Thursday, November 14, 2013

Chocolate-Espresso Snowball Cookies

I know it isn't even Thanksgiving yet, but I've already started thinking about my Christmas baking. Cookies, to be precise. Every year I teach a holiday cookie class. Last year's class was dubbed "cookie-ganza" by a friend because instead of teaching old beloved favorites, I taught a class of mostly new recipes...which meant I spent a good portion of the fall baking (and eating) Christmas cookies. The recipes for many of those cookies ended up on my blog...but a few did not. Chocolate-Espresso Snowballs—the first cookie I tested—was one of those that I didn't post. Since I made a batch this morning (sort of a warm up for the baking extravaganza to come), I thought I would share the recipe now.

The idea for this recipe came from Food & Wine magazine. They published a recipe for Chocolate Espresso Snowballs in December of 2011 (Gourmet published an almost identical recipe—called Mocha Pecan Balls—way back in December of 1993). When I looked closely at these recipes I realized that they were just variations on my old childhood friend "Russian Teacakes" (sometimes called "Mexican Wedding Cakes" or "Snowballs"), made with cocoa and the grown-up addition of espresso. Since I have always thought my preferred version of Russian Teacakes (learned in Junior High Home Economics...I think it is probably a Betty Crocker version) was the best, I decided to adapt that recipe rather than use the one published in Food & Wine and Gourmet.

I only have one bit of advice for making these cookies—but I think it's important. Be very careful not to over bake them. One of the things I have always liked about the Russian Teacakes that I make is that they are tender and moist. If over baked even slightly, they are quite dry...they lose almost all of their charm. The same goes for this chocolate and espresso version. In fact, one of the reasons I made these cookies today was to double check the recipe before my class rolled around. Last year, after testing this recipe and coming up with a cookie that kept calling me back to the cookie tin for just one more, the cookies that I made for my class were just OK. I was puzzled by this. I thought that I might have written something down incorrectly in my final version of the recipe—although I suspected that I had probably just baked them a bit too long. Well, this must have been the case. The cookies I made today were delicious...but I kept a careful eye on the oven as they baked. You will know the cookies are done by the way they look: the surface of the dough will have lost its wet sheen and the cookies will have puffed slightly and begun to crack. 

Once they look like this, remove them from the oven right away. They will be too fragile to remove from the baking sheet at this point.

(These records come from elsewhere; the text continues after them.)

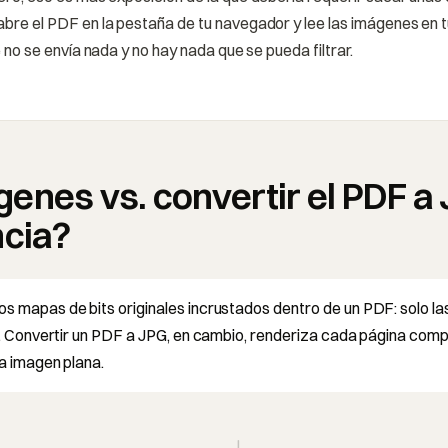
bre el PDF en la pestaña de tu navegador y lee las imágenes en t
e no se envía nada y no hay nada que se pueda filtrar.
enes vs. convertir el PDF a 
ncia?
s mapas de bits originales incrustados dentro de un PDF: solo la
ño. Convertir un PDF a JPG, en cambio, renderiza cada página comp
la imagen plana.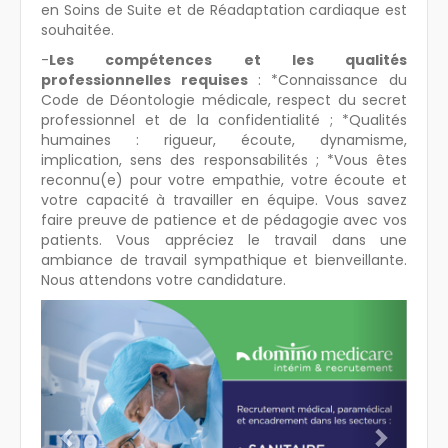
en Soins de Suite et de Réadaptation cardiaque est
souhaitée.
-
Les compétences et les qualités
professionnelles requises
: *Connaissance du
Code de Déontologie médicale, respect du secret
professionnel et de la confidentialité ; *Qualités
humaines : rigueur, écoute, dynamisme,
implication, sens des responsabilités ; *Vous êtes
reconnu(e) pour votre empathie, votre écoute et
votre capacité à travailler en équipe. Vous savez
faire preuve de patience et de pédagogie avec vos
patients. Vous appréciez le travail dans une
ambiance de travail sympathique et bienveillante.
Nous attendons votre candidature.
Previous
Next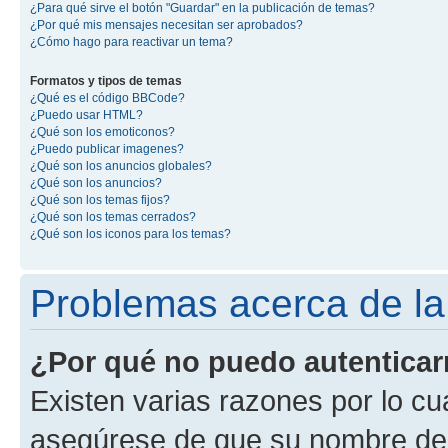
¿Para qué sirve el botón "Guardar" en la publicación de temas?
¿Por qué mis mensajes necesitan ser aprobados?
¿Cómo hago para reactivar un tema?
Formatos y tipos de temas
¿Qué es el código BBCode?
¿Puedo usar HTML?
¿Qué son los emoticonos?
¿Puedo publicar imagenes?
¿Qué son los anuncios globales?
¿Qué son los anuncios?
¿Qué son los temas fijos?
¿Qué son los temas cerrados?
¿Qué son los iconos para los temas?
Problemas acerca de la 
¿Por qué no puedo autentica
Existen varias razones por lo cu
asegúrese de que su nombre de 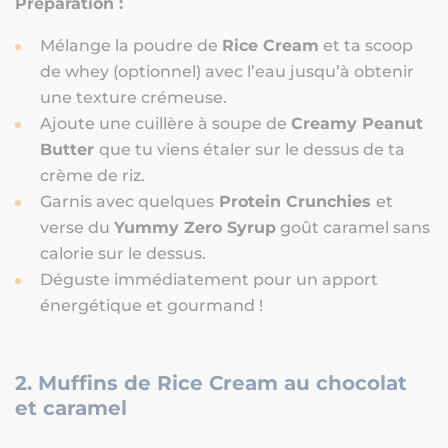
Préparation :
Mélange la poudre de
Rice Cream
et ta scoop
de whey (optionnel) avec l’eau jusqu’à obtenir
une texture crémeuse.
Ajoute une cuillère à soupe de
Creamy Peanut
Butter
que tu viens étaler sur le dessus de ta
crème de riz.
Garnis avec quelques
Protein Crunchies
et
verse du
Yummy Zero Syrup
goût caramel sans
calorie sur le dessus.
Déguste immédiatement pour un apport
énergétique et gourmand !
2. Muffins de Rice Cream au chocolat
et caramel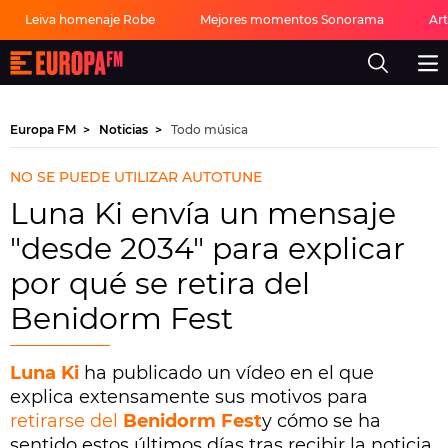
Leiva homenaje Robe
Mejores momentos Sonorama
Ar
Europa
FM
-
La
mejor
Europa FM
Noticias
Todo música
música,
virales,
celebrities
NO SE PUEDE UTILIZAR AUTOTUNE
y
estilo
Luna Ki envía un mensaje
de
vida
"desde 2034" para explicar
|
Europa
por qué se retira del
FM
Benidorm Fest
Luna Ki
ha publicado un vídeo en el que
explica extensamente sus motivos para
retirarse del
Benidorm Fest
y cómo se ha
sentido estos últimos días tras recibir la noticia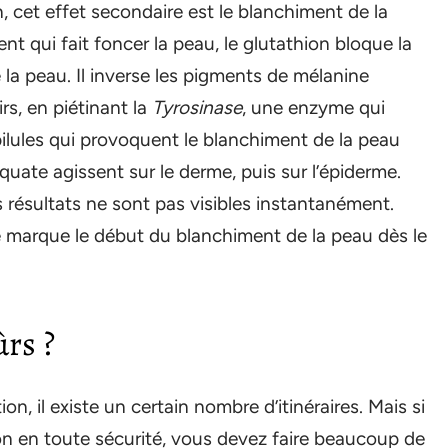
, cet effet secondaire est le blanchiment de la
t qui fait foncer la peau, le glutathion bloque la
a peau. Il inverse les pigments de mélanine
rs, en piétinant la
Tyrosinase
, une enzyme qui
pilules qui provoquent le blanchiment de la peau
uate agissent sur le derme, puis sur l’épiderme.
s résultats ne sont pas visibles instantanément.
marque le début du blanchiment de la peau dès le
ûrs ?
n, il existe un certain nombre d’itinéraires. Mais si
tion en toute sécurité, vous devez faire beaucoup de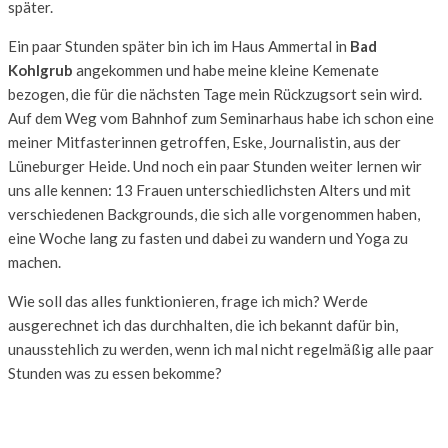
später.
Ein paar Stunden später bin ich im Haus Ammertal in
Bad
Kohlgrub
angekommen und habe meine kleine Kemenate
bezogen, die für die nächsten Tage mein Rückzugsort sein wird.
Auf dem Weg vom Bahnhof zum Seminarhaus habe ich schon eine
meiner Mitfasterinnen getroffen, Eske, Journalistin, aus der
Lüneburger Heide. Und noch ein paar Stunden weiter lernen wir
uns alle kennen: 13 Frauen unterschiedlichsten Alters und mit
verschiedenen Backgrounds, die sich alle vorgenommen haben,
eine Woche lang zu fasten und dabei zu wandern und Yoga zu
machen.
Wie soll das alles funktionieren, frage ich mich? Werde
ausgerechnet ich das durchhalten, die ich bekannt dafür bin,
unausstehlich zu werden, wenn ich mal nicht regelmäßig alle paar
Stunden was zu essen bekomme?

Allowing them to rest on the sheet for a minute (no more) will give them time to firm up. At that point, they may be transferred to a wire rack...or, you may do as I do and simply slide the entire sheet of parchment off of the cookie sheet (only do this if you are using a cookie sheet without a rim). 

If you like Russian Teacakes...and chocolate....and coffee..., I think you will like these cookies. They pack a strong mocha flavor punch...have just bit of soft crunch...and are tender and moist. And there is absolutely no need to wait until Christmas to make a batch.

Chocolate-Espresso Snowballs

2 1/4 cups all-purpose flour (9 oz.)
3/4 c. pecans (3 oz.)—it is not necessary to toast the pecans for this cookie
1/4 c. cocoa (20 g.)
2 T. finely ground espresso beans (10 g. or 1 pod)—or use 2 t. instant espresso powder
1/2 t. salt
2 1/4 sticks (18 T.) unsalted butter
1/2 cup powdered sugar (2 oz.)
1/4 cup granulated sugar (1.75 oz.)
1 t. vanilla

Place the flour and pecans in a food processor and process until the pecans are finely ground.  Add the cocoa, espresso and salt and pulse to blend.  Set aside. 

Briefly cream the butter and sugars.  Beat in the vanilla.  Add the dry ingredients and mix to form a soft dough.  Chill for 1 hour, or overnight.

Mold into 1-inch balls 

You may portion the dough with a cookie scoop, but I think it's easiest
 to divide the dough into six equal portions, roll each portion into a
log and then cut the logs into 10 equal segments.

and place on parchment-lined baking sheets, spacing the cookies at least an inch apart.

Bake the cookies in a 400° oven until the tops appear dry and the cookies have puffed slightly and begun to crack—about 9 minutes (be careful not to over bake...the cookies will be dry).  Cool on the sheets for one minute (the cookies are too tender to transfer from the sheets when they first come out of the oven).  Allow the cookies to continue to cool for another 5 minutes.  Roll the cookies in powdered sugar (be gentle, they break).  

Finish cooling on a wire rack.  Sift more powdered sugar over the cooled cookies to give them a neater look.  Store air tight.

Makes 5 dozen cookies


Katrina said...

Mmm, cookies! I will miss the class, again....sigh

Paige said...

Katrina, Considering how many years I taught version 1 of this class, there is always a chance that you'll be in Lawrence someday when I'm teaching version 2!